In [47]:
import os
import json
import time
import pandas as pd
import numpy as np
import scipy
import math
from scipy.sparse import coo_matrix
from scipy.sparse import csr_matrix
from scipy.sparse.linalg import eigs
from scipy.sparse import identity
from numpy import linalg
from scipy import cluster
from scipy.sparse import csgraph
import itertools

In [54]:
#User input function
def get_parameters():
    answer = input("\nDo you want to use default parameters? y/n ")
    
    if answer == "y":
        k = 2
    else:
        k = int(input("Number of clusters: "))     
    return k

In [5]:
#Function used for import of data in json format
def data_iterator(path):
    
    print("Importing data. Please wait.\n")
    
    for root, dirs, files in os.walk(path):
        for f in files:
            if f.endswith('.json'):
                fp = os.path.join(root,f)
                with open(fp) as o:
                    data = json.load(o)
                yield {"similars" : data["similars"], "track_id": data["track_id"], "tags": data["tags"]}

In [6]:
#function will return matrix W of csr format

def create_weight_matrix():
    
    row,col,data=[],[],[]
    pairs = set() #set of pairs of nodes (row, column) for which the edge between them exists
    
    tmp = dict()
    
    per_row = dict()

    
    for i in range(len(df)):
        #row will be index of the song S
        if track_id[i] not in nodes:
            all_songs.append(track_id[i])
            nodes[track_id[i]] = len(nodes)
        
        r = nodes[track_id[i]]

        #now indices of similar songs are needed
        for j in range(len(similars[i])):
            similar_song = similars[i][j][0] #similar song
            weight = similars[i][j][1] #weight
            
            #column will be index of the song which is similar to S
            if similar_song not in nodes:
                nodes[similar_song] = len(nodes)
                all_songs.append(similar_song)
            c = nodes[similar_song]

            pair = (r,c)
            sim = (c,r)
            
            if pair not in tmp:
                tmp[pair] = weight
                tmp[sim] = weight
            else:
                current_weight = tmp[pair]
                if weight > current_weight:
                    tmp[pair] = weight
                    tmp[sim] = weight

    for pair in tmp:
        row.append(pair[0])
        col.append(pair[1])
        data.append(tmp[pair])
                        
    # calculate the graph adjacency matrix as a coo_matrix
    N = len(nodes)
    A = scipy.sparse.coo_matrix((data,(row,col)),shape=(N,N))
    
    #convert to csr_matrix
    A = scipy.sparse.csr_matrix(A)
    
    return A

In [7]:
#LAPLACIAN
def create_laplacian_matrix(W, n = False):
    
    if n == False:
        L = csgraph.laplacian(W, normed=False)
    else:
        L = csgraph.laplacian(W, normed=True)
    
    return L

In [8]:
def spectral_clustering(lap, k = 2):

    vals, vecs = scipy.sparse.linalg.eigsh(lap,lap.shape[0]-1)
    
    if k == 2:
        eig_space = vecs[:,0]
    elif k == 3:
        eig_space = vecs[:,[0,1]]
    elif k == 4:
        eig_space = vecs[:,[0,1,2]]
    else:
        eig_space = vecs[:,[0,1,2,3]]

    c,labels = scipy.cluster.vq.kmeans2(eig_space, k)

    clusters = dict()
    
    for i,c in enumerate(labels):
        if c not in clusters:
            clusters[c] = []

        clusters[c].append(i)
        
    return clusters

In [52]:
def get_items(s):
    s_coo = s.tocoo()
    return set(zip(s_coo.row, s_coo.col))

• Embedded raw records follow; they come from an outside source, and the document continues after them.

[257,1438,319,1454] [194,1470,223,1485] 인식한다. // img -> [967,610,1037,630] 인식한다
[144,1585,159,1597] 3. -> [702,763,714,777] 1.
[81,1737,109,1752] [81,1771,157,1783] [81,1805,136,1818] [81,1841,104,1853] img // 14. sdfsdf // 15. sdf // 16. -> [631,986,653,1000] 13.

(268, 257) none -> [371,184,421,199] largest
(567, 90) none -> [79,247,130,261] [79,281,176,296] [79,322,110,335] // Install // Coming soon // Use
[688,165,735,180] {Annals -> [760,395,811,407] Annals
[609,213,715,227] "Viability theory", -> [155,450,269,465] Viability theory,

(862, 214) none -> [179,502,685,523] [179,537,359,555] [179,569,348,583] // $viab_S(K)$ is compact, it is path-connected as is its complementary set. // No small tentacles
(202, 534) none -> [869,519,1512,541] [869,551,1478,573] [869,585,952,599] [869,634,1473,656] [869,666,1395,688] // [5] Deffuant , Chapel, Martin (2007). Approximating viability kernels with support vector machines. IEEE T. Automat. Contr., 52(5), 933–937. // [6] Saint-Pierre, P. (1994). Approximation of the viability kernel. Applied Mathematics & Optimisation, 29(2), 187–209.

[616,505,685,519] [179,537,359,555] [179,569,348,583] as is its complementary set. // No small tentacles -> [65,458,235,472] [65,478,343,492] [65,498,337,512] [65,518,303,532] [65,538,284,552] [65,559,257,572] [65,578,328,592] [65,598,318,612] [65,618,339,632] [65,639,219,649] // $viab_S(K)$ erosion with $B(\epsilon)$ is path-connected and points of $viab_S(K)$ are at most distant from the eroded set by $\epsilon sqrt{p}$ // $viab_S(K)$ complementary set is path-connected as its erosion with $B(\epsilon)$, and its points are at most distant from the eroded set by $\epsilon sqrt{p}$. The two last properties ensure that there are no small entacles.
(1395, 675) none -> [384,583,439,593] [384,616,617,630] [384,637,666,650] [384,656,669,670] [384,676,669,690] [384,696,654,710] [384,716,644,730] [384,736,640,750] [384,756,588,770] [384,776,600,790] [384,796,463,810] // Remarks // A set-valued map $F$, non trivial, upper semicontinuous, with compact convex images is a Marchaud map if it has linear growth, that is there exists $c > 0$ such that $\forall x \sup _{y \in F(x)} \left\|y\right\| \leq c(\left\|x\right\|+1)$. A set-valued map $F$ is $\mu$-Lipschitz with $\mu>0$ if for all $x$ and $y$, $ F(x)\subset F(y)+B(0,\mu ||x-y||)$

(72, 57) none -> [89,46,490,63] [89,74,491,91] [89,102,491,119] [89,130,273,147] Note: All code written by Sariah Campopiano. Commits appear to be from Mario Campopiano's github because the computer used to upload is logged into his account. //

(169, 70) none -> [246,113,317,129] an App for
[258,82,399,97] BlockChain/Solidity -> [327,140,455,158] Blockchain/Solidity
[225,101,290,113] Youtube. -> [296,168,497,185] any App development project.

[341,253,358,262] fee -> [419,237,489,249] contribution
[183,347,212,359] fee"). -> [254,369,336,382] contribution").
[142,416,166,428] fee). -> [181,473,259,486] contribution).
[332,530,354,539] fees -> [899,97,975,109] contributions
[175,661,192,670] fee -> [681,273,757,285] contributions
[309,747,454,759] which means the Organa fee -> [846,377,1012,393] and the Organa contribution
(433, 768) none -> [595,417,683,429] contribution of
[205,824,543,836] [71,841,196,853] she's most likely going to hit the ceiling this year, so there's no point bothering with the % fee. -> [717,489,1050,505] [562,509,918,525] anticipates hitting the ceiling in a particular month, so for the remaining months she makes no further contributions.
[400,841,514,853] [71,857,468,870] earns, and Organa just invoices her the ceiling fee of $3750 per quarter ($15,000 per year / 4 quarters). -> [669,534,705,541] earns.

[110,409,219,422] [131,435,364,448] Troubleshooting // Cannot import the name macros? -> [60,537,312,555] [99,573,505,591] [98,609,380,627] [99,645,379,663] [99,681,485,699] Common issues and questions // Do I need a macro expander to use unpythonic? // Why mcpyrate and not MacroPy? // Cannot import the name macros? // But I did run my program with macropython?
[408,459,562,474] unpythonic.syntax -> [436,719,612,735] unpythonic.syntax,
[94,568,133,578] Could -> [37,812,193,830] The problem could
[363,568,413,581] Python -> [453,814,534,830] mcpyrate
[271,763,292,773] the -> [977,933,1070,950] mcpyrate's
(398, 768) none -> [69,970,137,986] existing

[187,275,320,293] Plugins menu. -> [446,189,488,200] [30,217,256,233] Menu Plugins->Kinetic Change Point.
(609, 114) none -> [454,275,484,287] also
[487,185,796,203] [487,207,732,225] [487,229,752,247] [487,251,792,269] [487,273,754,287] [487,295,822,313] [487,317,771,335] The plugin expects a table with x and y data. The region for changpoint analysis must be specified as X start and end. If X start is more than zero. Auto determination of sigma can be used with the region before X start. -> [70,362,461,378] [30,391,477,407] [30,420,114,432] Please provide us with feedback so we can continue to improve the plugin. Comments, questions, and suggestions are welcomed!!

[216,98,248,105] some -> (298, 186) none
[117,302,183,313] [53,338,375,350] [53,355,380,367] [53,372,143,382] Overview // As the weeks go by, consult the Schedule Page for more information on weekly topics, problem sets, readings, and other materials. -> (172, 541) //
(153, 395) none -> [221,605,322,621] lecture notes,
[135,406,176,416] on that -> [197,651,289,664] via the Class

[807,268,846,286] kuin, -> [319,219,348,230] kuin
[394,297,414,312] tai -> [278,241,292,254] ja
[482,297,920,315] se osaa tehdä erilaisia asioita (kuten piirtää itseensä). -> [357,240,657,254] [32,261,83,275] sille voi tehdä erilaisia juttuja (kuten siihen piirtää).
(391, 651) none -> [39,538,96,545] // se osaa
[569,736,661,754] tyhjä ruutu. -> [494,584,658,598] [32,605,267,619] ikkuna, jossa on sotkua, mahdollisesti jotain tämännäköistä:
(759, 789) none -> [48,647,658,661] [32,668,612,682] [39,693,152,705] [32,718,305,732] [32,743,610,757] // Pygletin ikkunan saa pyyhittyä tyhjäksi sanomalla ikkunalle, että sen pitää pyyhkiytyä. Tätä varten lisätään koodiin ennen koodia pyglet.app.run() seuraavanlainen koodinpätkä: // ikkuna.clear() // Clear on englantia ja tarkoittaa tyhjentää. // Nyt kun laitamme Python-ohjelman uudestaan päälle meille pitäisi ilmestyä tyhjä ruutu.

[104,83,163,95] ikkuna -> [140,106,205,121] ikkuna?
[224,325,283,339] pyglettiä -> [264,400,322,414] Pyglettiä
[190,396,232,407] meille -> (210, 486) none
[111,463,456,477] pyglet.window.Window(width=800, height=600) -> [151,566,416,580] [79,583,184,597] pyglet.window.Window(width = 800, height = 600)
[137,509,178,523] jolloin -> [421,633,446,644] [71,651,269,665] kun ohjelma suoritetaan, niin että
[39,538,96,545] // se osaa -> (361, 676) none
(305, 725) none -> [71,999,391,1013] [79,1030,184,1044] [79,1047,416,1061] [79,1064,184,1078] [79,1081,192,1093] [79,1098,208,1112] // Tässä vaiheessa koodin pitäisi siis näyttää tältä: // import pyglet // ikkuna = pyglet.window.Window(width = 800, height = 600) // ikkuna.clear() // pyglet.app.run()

def get_ratio_cut(W, clusters):
    cut = 0
    #for c in range(len(clusters)):
    for m in range(0,len(clusters)-1):   
        for n in range(m+1, len(clusters)):
            for i in clusters[m]:
                for j in clusters[n]:
                    if ((i,j) in get_items(W)) == True:
                        cut += W[i,j]
                        
    return cut

def get_min_cut(W):

    mincut = math.inf

    permutations = itertools.permutations(nodes)
    
    for p in permutations:
        ar = np.array(p)
        for i in range(1,len(ar)):
            clusters2 = dict()
            clusters2[0] = np.array(range(0,i))
            clusters2[1] = np.array(range(i,len(ar)-1))
            cut = get_ratio_cut(W, clusters2)
            #print(clusters2[0],clusters2[1],cut)
            if cut != 0 and cut < mincut:
                mincut = cut
                
    return mincut

In [74]:
path = input("Insert path to dataset: ")
df = pd.DataFrame(data_iterator(path))
#GLOBAL VARIABLES:
nodes = dict()
tags_unique = dict()
all_songs = []
track_id = df["track_id"]
similars = df["similars"]
tags = df["tags"]

W = create_weight_matrix()

L = create_laplacian_matrix(W)

clusters = spectral_clustering(L, 2)

print("Results of clustering: ")

for i in range(len(clusters)):
    print("To cluster number",i,"belong following songs:")
    sngs = []
    for j in clusters[i]:
        sngs.append(all_songs[j])
    print(sngs)

print("---------------------")
print("Min cut: ", get_min_cut(W))

print ("Min cut hard assignment: ",get_ratio_cut(W, clusters))

#clusters

Insert path to dataset: C:\Users\Maki\Desktop\testset
Importing data. Please wait.

Results of clustering: 
To cluster number 0 belong following songs:
['JAGODA', 'LUBENICA']
To cluster number 1 belong following songs:
['KRUSKA', 'JABUKA', 'SLJIVA']
---------------------
Min cut:  0.5
Min cut hard assignment:  0.2